Logan Zoellner comments on On “first critical tries” in AI alignment

Logan Zoellner 5 Jun 2024 13:14 UTC
5 points
−2
3. At some point, some set of AI agents will be such that:
- they will all be able to coordinate with each other to try to kill all humans and take over the world; and
- if they choose to do this, their takeover attempt will succeed.^[13]
There are way too many assumptions about what “AI” is baked into this. Suppose you went back 50 years and told people “in the year 2024, everyone will have an AI agent built into their phone that they rely on for critical-to-life tasks they do (such as finding directions to the grocery store).”
The 1950′s observer would probably say something like “that sounds like a dangerous AI system that could easily take control of the world”. But in fact, no one worries about Siri “coordinating” to suddenly give us all wrong directions to the grocery store, because that’s not remotely how assistants work.

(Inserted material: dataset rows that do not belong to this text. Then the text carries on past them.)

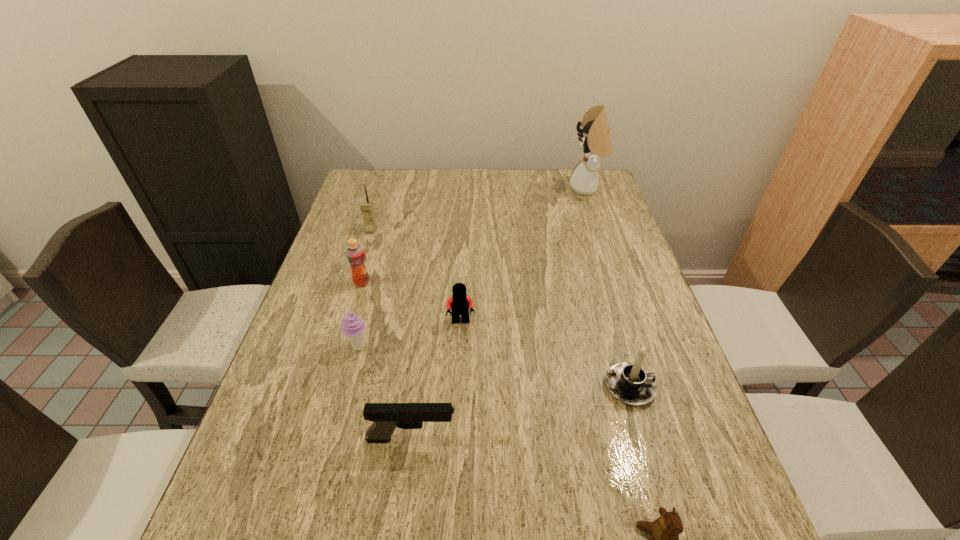
Where is `vacant point located between the Lego and the pistol`? vacant point located between the Lego and the pistol is located at coordinates (436, 380).

I want to click on vacant region between the candle holder and the tallest object, so click(x=609, y=288).

Identify the location of unoccupied area between the fourth nearest object and the seventh farthest object. This screenshot has width=960, height=540. (385, 393).

Where is `the fourth closest object relative to the fifth farthest object`? the fourth closest object relative to the fifth farthest object is located at coordinates (366, 207).

Find the location of a particular element. the closest object relative to the candle holder is located at coordinates (665, 530).

This screenshot has width=960, height=540. I want to click on vacant space that satisfies the following two spatial constraints: 1. on the front of the second farthest object, where the keypad is located; 2. on the right side of the fifth farthest object, so click(334, 347).

The width and height of the screenshot is (960, 540). Identify the location of vacant space that satisfies the following two spatial constraints: 1. at the front face of the tallest object; 2. on the front of the cellular telephone, where the keypad is located. (601, 230).

Where is `vacant space that satisfies the following two spatial constraints: 1. on the front side of the fourth nearest object; 2. on the right side of the orange juice`? This screenshot has width=960, height=540. vacant space that satisfies the following two spatial constraints: 1. on the front side of the fourth nearest object; 2. on the right side of the orange juice is located at coordinates (343, 347).

Identify the location of vacant space that satisfies the following two spatial constraints: 1. at the front face of the farthest object; 2. on the front of the seventh nearest object, where the keypad is located. (601, 230).

You are a GUI agent. You are given a task and a screenshot of the screen. Output one action in this format:
    pyautogui.click(x=<x>, y=<y>)
    Task: Click on the free spot that satisfies the following two spatial constraints: 1. on the front-facing side of the Lego; 2. on the front-facing side of the seventh farthest object
    This screenshot has height=540, width=960.
    Given the screenshot: What is the action you would take?
    pyautogui.click(x=456, y=438)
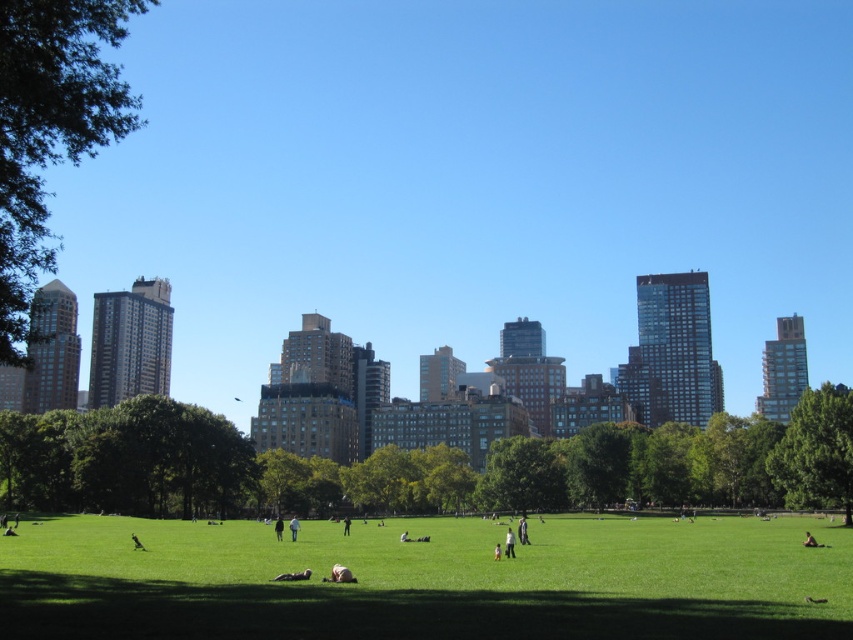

Trying to reason about what future AI agents will look like is basically equally fraught.
Second: for any failure you don’t want to ever happen, you always need to avoid that failure on the first try (and the second, the third, etc).
I think this is the crux of my concern. Obviously if AI kills us all, there will be some moment when that was inevitable, but merely stating that fact doesn’t add any additional information. I think any attempt to predict what AI agents will do from “pure reasoning” as opposed to careful empirical study of the capabilities of existing AI models is basically doomed to failure.
- Joe Carlsmith 5 Jun 2024 21:32 UTC
  5 points
  2
  Parent
  in fact, no one worries about Siri “coordinating” to suddenly give us all wrong directions to the grocery store, because that’s not remotely how assistants work.
  Note that Siri is not capable of threatening types of coordination. But I do think that by the time we actually face a situation where AIs are capable of coordinating to successfully disempower humanity, we may well indeed know enough about “how they work” that we aren’t worried about it.